Let's step back a bit and look at why people are flocking to Linux. It's an open platform that is not owned or controlled by any single company. It comes with unmatched customization, optimization and integration possibilities. It is the ideal "invisible engine" for driving the next generation of applications and services. And it gives its users greater control over the evolution of the underlying platform, putting the user firmly in control of product release timelines and rollout schedules. In short, with Linux, the balance of power has finally shifted back from company to user.

The Linux distribution industry needs to start looking at Linux in a new and different way--as a platform to be shared rather than as a product to be owned. Linux distributors need business models that better match the fundamental differences that Linux brings to the market in technology, culture and process. They need business models that preserve the magic that has made Linux what it is today.


Excellent points...its what I have been thinking for some time in the context of taking the Linux components and making them available for a server, supporting thin clients. Manage the server remotely, simplify the desktop administration (nothing much to manage) and reduce the total cost of ownership dramatically. This makes it very attractive for SMEs and other users in emerging markets.

TECH TALK: Transforming Rural India 2: Solution Building Blocks

The problem then is how can the ICT tools and knowledge goods be delivered to the rural population and what mechanisms exist for facilitating access to them. We present two solutions. The first is related to primary and secondary education, and adult education as well. This is through a model that is implemented at the village level called a TeleInfoCenter (TIC). The second solution is related to the improving market access and providing vocational training. The model is called Rural Infrastructure & Services Commons (RISC) and is implemented at a level of a cluster of villages. Like the problems, the two solutions are complementary as well.

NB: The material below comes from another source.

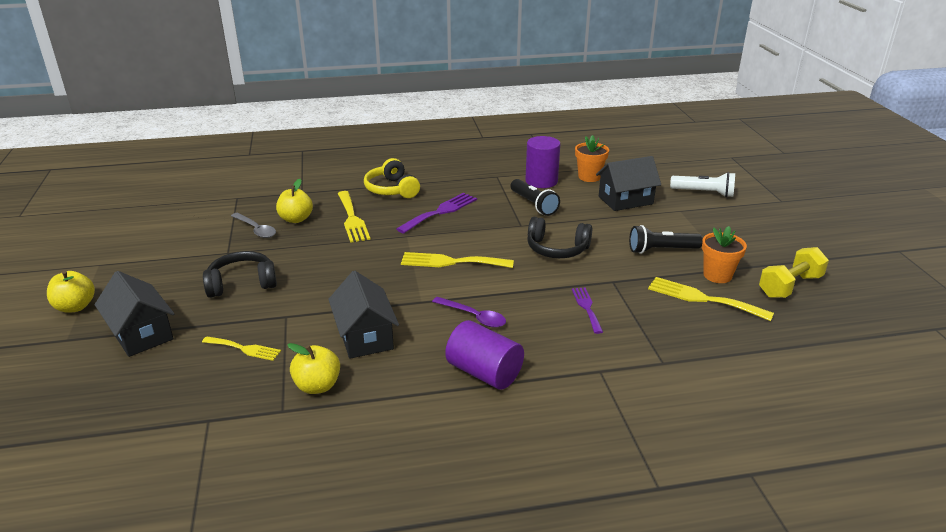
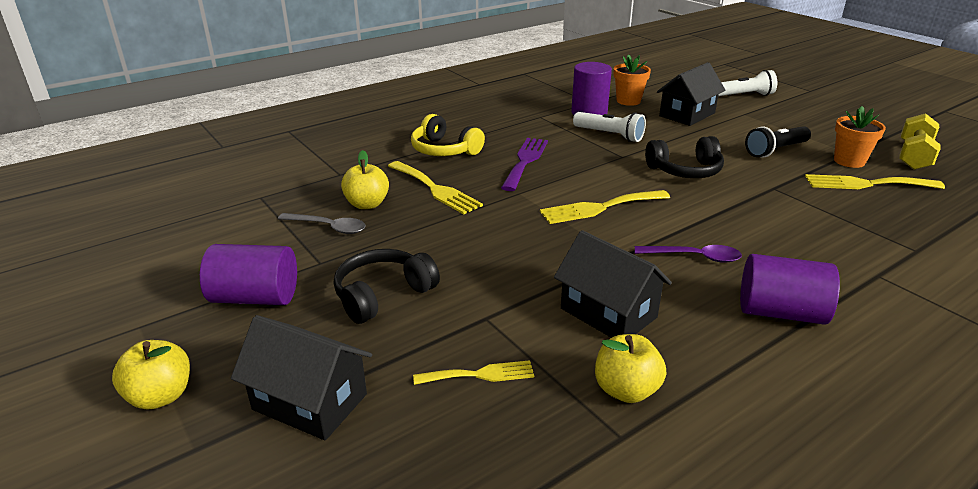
camera: 25 degrees left, 0 degrees up
black flashlight [511,179,560,216] -> white flashlight [573,112,646,142]
purple fork [572,288,603,334] -> none
none -> purple cylinder [200,244,297,305]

There are four technology building blocks that we need to look at as we understand the potential of ICT to transform rural areas. The four technology building blocks are thin clients, server-centric computing, open-source software and WiFi. Together, they make up what we have termed as the “5KPC” ecosystem, with 5KPC meaning a Rs 5,000 (USD 100) Personal Computer. We will first discuss the building blocks, then show how they can be used to construct the TIC and RISC centres which can facilitate the delivery of both education and market access, along with other services.

5KPC Ecosystem

The computer is a multi-faceted, transformation device. However, so far, access to it has been limited in rural areas to setting up kiosks with 1-2 computers. Deployment has been restricted largely because of the cost of the computers and the high cost of servicing a highly distributed base, along with the lack of availability of reliable connectivity. The 5KPC ecosystem is a solution which enables the creation of an affordable computing and communications infrastructure. By being able to reduce the total cost of ownership and simplify management of the connected computers, it becomes possible to deploy this infrastructure cost-effectively across rural areas. The 5KPC ecosystem makes real the vision of providing “a connected computer accessible to every family”.

Thin Clients

The first building block of the 5KPC ecosystem is the thin client. There is no local storage and only limited processing which happens on the thin client. It handles the user inputs via the keyboard and the mouse, and provides the graphical display via the monitor. All keystrokes and mouse clicks are sent to the server for processing and the resulting screen is shown to the user. The thin client can also be thought of as a “computer terminal”. Any computer produced over the past decade (a Pentium class system) can become a thin client.